▶ **ACTIVITY**: Please return each of the entries exactly, minus their pictures.

* * * *

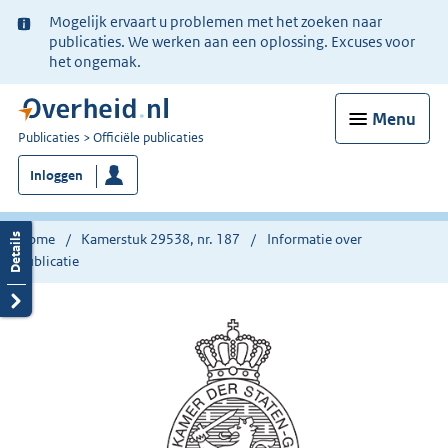
Ter
Mogelijk ervaart u problemen met het zoeken naar
informatie:
publicaties. We werken aan een oplossing. Excuses voor
het ongemak.
Menu
U
Publicaties
Officiële publicaties
bent
Inloggen
nu
hier:
Home
Kamerstuk 29538, nr. 187
Informatie over
publicatie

* * * *

▶ **WRITTEN ANSWER**:
Ter
Mogelijk ervaart u problemen met het zoeken naar
informatie:
publicaties. We werken aan een oplossing. Excuses voor
het ongemak.
Menu
U
Publicaties
Officiële publicaties
bent
Inloggen
nu
hier:
Home
Kamerstuk 29538, nr. 187
Informatie over
publicatie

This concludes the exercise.